(Task input begins)
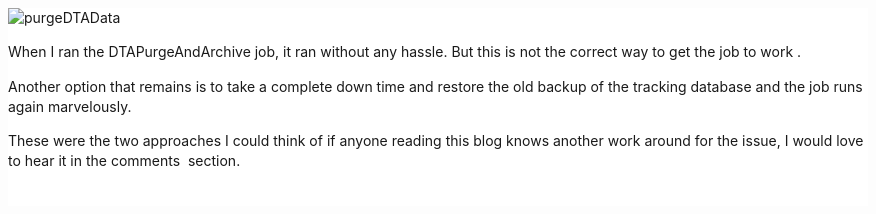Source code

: <img class="alignnone size-full wp-image-100" src="https://theserverlessspirit.files.wordpress.com/2018/08/purgedtadata.jpg" alt="purgeDTAData" width="1920" height="792" />

When I ran the DTAPurgeAndArchive job, it ran without any hassle. But this is not the correct way to get the job to work .

Another option that remains is to take a complete down time and restore the old backup of the tracking database and the job runs again marvelously.

These were the two approaches I could think of if anyone reading this blog knows another work around for the issue, I would love to hear it in the comments  section.

&nbsp;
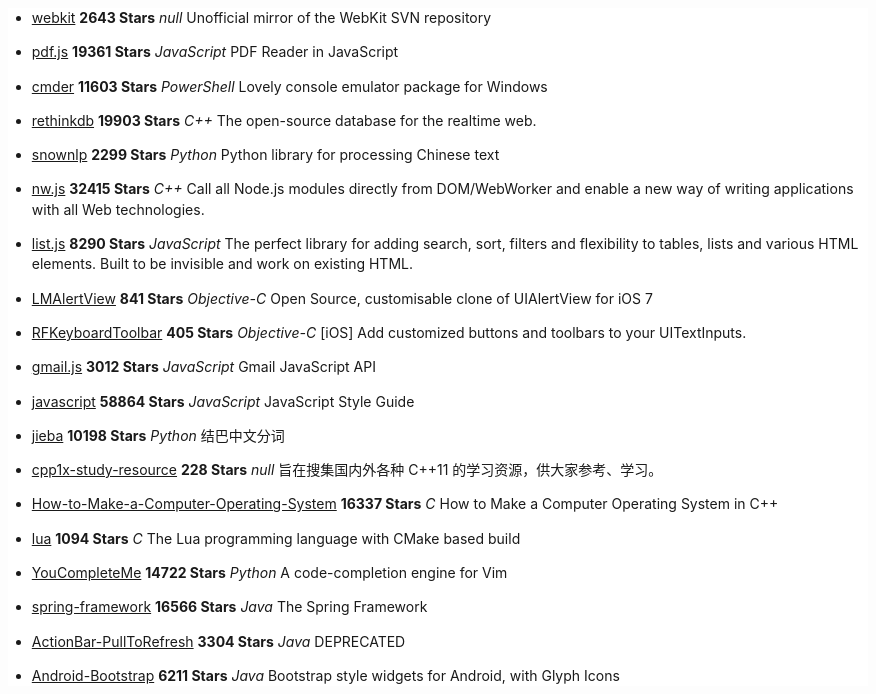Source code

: - [webkit](https://github.com/WebKit/webkit) **2643 Stars** *null* 
Unofficial mirror of the WebKit SVN repository

- [pdf.js](https://github.com/mozilla/pdf.js) **19361 Stars** *JavaScript* 
PDF Reader in JavaScript

- [cmder](https://github.com/cmderdev/cmder) **11603 Stars** *PowerShell* 
Lovely console emulator package for Windows

- [rethinkdb](https://github.com/rethinkdb/rethinkdb) **19903 Stars** *C++* 
The open-source database for the realtime web.

- [snownlp](https://github.com/isnowfy/snownlp) **2299 Stars** *Python* 
Python library for processing Chinese text

- [nw.js](https://github.com/nwjs/nw.js) **32415 Stars** *C++* 
Call all Node.js modules directly from DOM/WebWorker and enable a new way of writing applications with all Web technologies.

- [list.js](https://github.com/javve/list.js) **8290 Stars** *JavaScript* 
The perfect library for adding search, sort, filters and flexibility to tables, lists and various HTML elements. Built to be invisible and work on existing HTML.

- [LMAlertView](https://github.com/lmcd/LMAlertView) **841 Stars** *Objective-C* 
Open Source, customisable clone of UIAlertView for iOS 7

- [RFKeyboardToolbar](https://github.com/ruddfawcett/RFKeyboardToolbar) **405 Stars** *Objective-C* 
[iOS] Add customized buttons and toolbars to your UITextInputs.

- [gmail.js](https://github.com/KartikTalwar/gmail.js) **3012 Stars** *JavaScript* 
Gmail JavaScript API

- [javascript](https://github.com/airbnb/javascript) **58864 Stars** *JavaScript* 
JavaScript Style Guide

- [jieba](https://github.com/fxsjy/jieba) **10198 Stars** *Python* 
结巴中文分词

- [cpp1x-study-resource](https://github.com/sib9/cpp1x-study-resource) **228 Stars** *null* 
旨在搜集国内外各种 C++11 的学习资源，供大家参考、学习。

- [How-to-Make-a-Computer-Operating-System](https://github.com/SamyPesse/How-to-Make-a-Computer-Operating-System) **16337 Stars** *C* 
How to Make a Computer Operating System in C++

- [lua](https://github.com/LuaDist/lua) **1094 Stars** *C* 
The Lua programming language with CMake based build

- [YouCompleteMe](https://github.com/Valloric/YouCompleteMe) **14722 Stars** *Python* 
A code-completion engine for Vim

- [spring-framework](https://github.com/spring-projects/spring-framework) **16566 Stars** *Java* 
The Spring Framework

- [ActionBar-PullToRefresh](https://github.com/chrisbanes/ActionBar-PullToRefresh) **3304 Stars** *Java* 
DEPRECATED

- [Android-Bootstrap](https://github.com/Bearded-Hen/Android-Bootstrap) **6211 Stars** *Java* 
Bootstrap style widgets for Android, with Glyph Icons
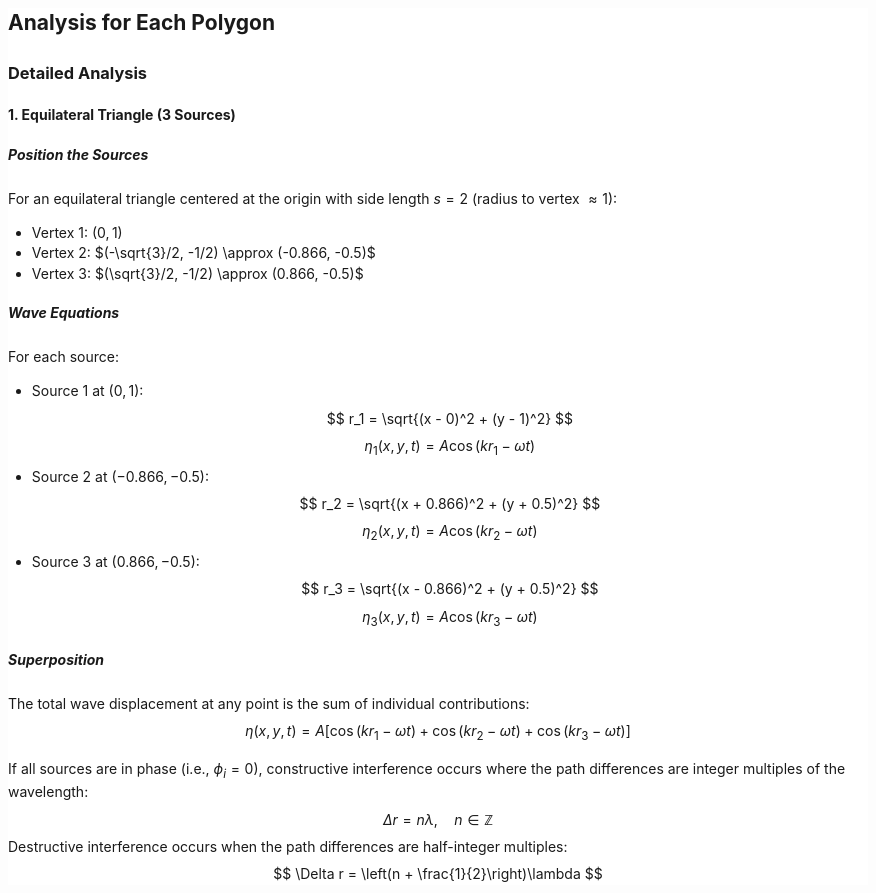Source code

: 
## Analysis for Each Polygon

### Detailed Analysis

#### 1. Equilateral Triangle (3 Sources)
##### Position the Sources
For an equilateral triangle centered at the origin with side length $s = 2$ (radius to vertex $\approx 1$):
- Vertex 1: $(0, 1)$
- Vertex 2: $(-\sqrt{3}/2, -1/2) \approx (-0.866, -0.5)$
- Vertex 3: $(\sqrt{3}/2, -1/2) \approx (0.866, -0.5)$

##### Wave Equations
For each source:
- Source 1 at $(0, 1)$:
  $$
  r_1 = \sqrt{(x - 0)^2 + (y - 1)^2}
  $$
  $$
  \eta_1(x, y, t) = A \cos(k r_1 - \omega t)
  $$
- Source 2 at $(-0.866, -0.5)$:
  $$
  r_2 = \sqrt{(x + 0.866)^2 + (y + 0.5)^2}
  $$
  $$
  \eta_2(x, y, t) = A \cos(k r_2 - \omega t)
  $$
- Source 3 at $(0.866, -0.5)$:
  $$
  r_3 = \sqrt{(x - 0.866)^2 + (y + 0.5)^2}
  $$
  $$
  \eta_3(x, y, t) = A \cos(k r_3 - \omega t)
  $$

##### Superposition
The total wave displacement at any point is the sum of individual contributions:
$$
\eta(x, y, t) = A \left[ \cos(k r_1 - \omega t) + \cos(k r_2 - \omega t) + \cos(k r_3 - \omega t) \right]
$$

If all sources are in phase (i.e., $\phi_i = 0$), constructive interference occurs where the path differences are integer multiples of the wavelength:
$$
\Delta r = n\lambda, \quad n \in \mathbb{Z}
$$
Destructive interference occurs when the path differences are half-integer multiples:
$$
\Delta r = \left(n + \frac{1}{2}\right)\lambda
$$
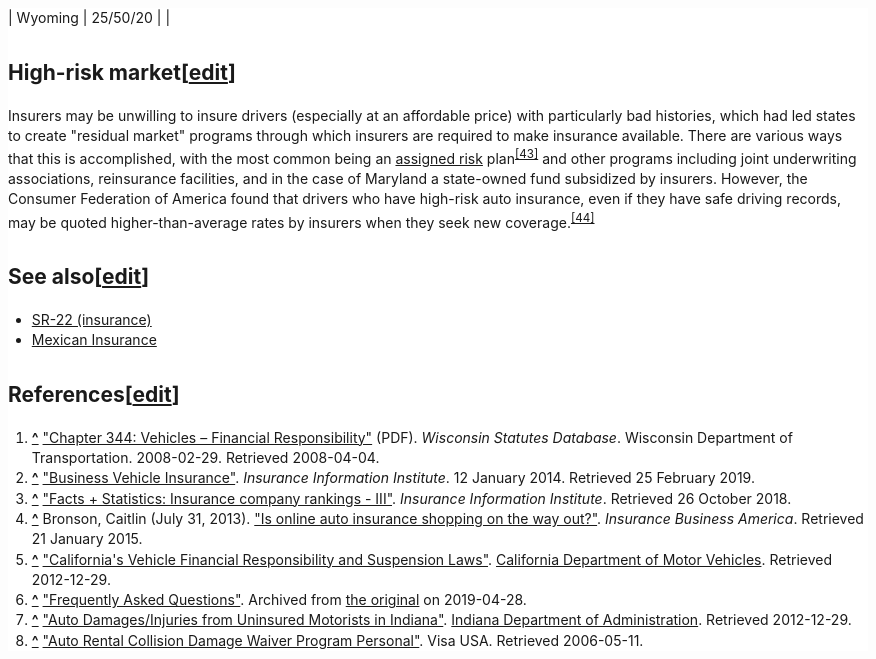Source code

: | Wyoming | 25/50/20 |  |

## High-risk market\[[edit](https://en.wikipedia.org/w/index.php?title=Vehicle_insurance_in_the_United_States&action=edit&section=21 "Edit section: High-risk market")\]

Insurers may be unwilling to insure drivers (especially at an affordable price) with particularly bad histories, which had led states to create "residual market" programs through which insurers are required to make insurance available. There are various ways that this is accomplished, with the most common being an [assigned risk](https://en.wikipedia.org/wiki/Assigned_risk "Assigned risk") plan<sup id="cite_ref-43"><a href="https://en.wikipedia.org/wiki/Vehicle_insurance_in_the_United_States#cite_note-43">[43]</a></sup> and other programs including joint underwriting associations, reinsurance facilities, and in the case of Maryland a state-owned fund subsidized by insurers. However, the Consumer Federation of America found that drivers who have high-risk auto insurance, even if they have safe driving records, may be quoted higher-than-average rates by insurers when they seek new coverage.<sup id="cite_ref-44"><a href="https://en.wikipedia.org/wiki/Vehicle_insurance_in_the_United_States#cite_note-44">[44]</a></sup>

## See also\[[edit](https://en.wikipedia.org/w/index.php?title=Vehicle_insurance_in_the_United_States&action=edit&section=22 "Edit section: See also")\]

-   [SR-22 (insurance)](https://en.wikipedia.org/wiki/SR-22_(insurance) "SR-22 (insurance)")
-   [Mexican Insurance](https://en.wikipedia.org/wiki/Mexican_insurance "Mexican insurance")

## References\[[edit](https://en.wikipedia.org/w/index.php?title=Vehicle_insurance_in_the_United_States&action=edit&section=23 "Edit section: References")\]

1.  **[^](https://en.wikipedia.org/wiki/Vehicle_insurance_in_the_United_States#cite_ref-1 "Jump up")** ["Chapter 344: Vehicles – Financial Responsibility"](http://www.legis.state.wi.us/statutes/Stat0344.pdf) (PDF). _Wisconsin Statutes Database_. Wisconsin Department of Transportation. 2008-02-29. Retrieved 2008-04-04.
2.  **[^](https://en.wikipedia.org/wiki/Vehicle_insurance_in_the_United_States#cite_ref-2 "Jump up")** ["Business Vehicle Insurance"](https://www.iii.org/publications/insuring-your-business-small-business-owners-guide-to-insurance/specific-coverages/business-vehicle-insurance). _Insurance Information Institute_. 12 January 2014. Retrieved 25 February 2019.
3.  **[^](https://en.wikipedia.org/wiki/Vehicle_insurance_in_the_United_States#cite_ref-3 "Jump up")** ["Facts + Statistics: Insurance company rankings - III"](https://www.iii.org/fact-statistic/facts-statistics-insurance-company-rankings). _Insurance Information Institute_. Retrieved 26 October 2018.
4.  **[^](https://en.wikipedia.org/wiki/Vehicle_insurance_in_the_United_States#cite_ref-4 "Jump up")** Bronson, Caitlin (July 31, 2013). ["Is online auto insurance shopping on the way out?"](http://www.ibamag.com/news/is-online-auto-insurance-shopping-on-the-way-out-18216.aspx). _Insurance Business America_. Retrieved 21 January 2015.
5.  **[^](https://en.wikipedia.org/wiki/Vehicle_insurance_in_the_United_States#cite_ref-5 "Jump up")** ["California's Vehicle Financial Responsibility and Suspension Laws"](http://www.dmv.ca.gov/pubs/brochures/fast_facts/ffvr18.htm). [California Department of Motor Vehicles](https://en.wikipedia.org/wiki/California_Department_of_Motor_Vehicles "California Department of Motor Vehicles"). Retrieved 2012-12-29.
6.  **[^](https://en.wikipedia.org/wiki/Vehicle_insurance_in_the_United_States#cite_ref-6 "Jump up")** ["Frequently Asked Questions"](https://web.archive.org/web/20190428173501/https://www.ok.gov/oid/faqs.html). Archived from [the original](http://www.ok.gov/oid/faqs.html) on 2019-04-28.
7.  **[^](https://en.wikipedia.org/wiki/Vehicle_insurance_in_the_United_States#cite_ref-7 "Jump up")** ["Auto Damages/Injuries from Uninsured Motorists in Indiana"](http://www.in.gov/idoi/2579.htm). [Indiana Department of Administration](https://en.wikipedia.org/wiki/Indiana_Department_of_Administration "Indiana Department of Administration"). Retrieved 2012-12-29.
8.  **[^](https://en.wikipedia.org/wiki/Vehicle_insurance_in_the_United_States#cite_ref-8 "Jump up")** ["Auto Rental Collision Damage Waiver Program Personal"](http://usa.visa.com/personal/cards/benefits/bft_dmg_waiver_personal.html). Visa USA. Retrieved 2006-05-11.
(Task input ends)
* Exercise aim
Identify each line in the rows above that contains the word "null", matching case exactly, and copy every such line in full.

* Answer area
: - [webkit](https://github.com/WebKit/webkit) **2643 Stars** *null* 
- [cpp1x-study-resource](https://github.com/sib9/cpp1x-study-resource) **228 Stars** *null* 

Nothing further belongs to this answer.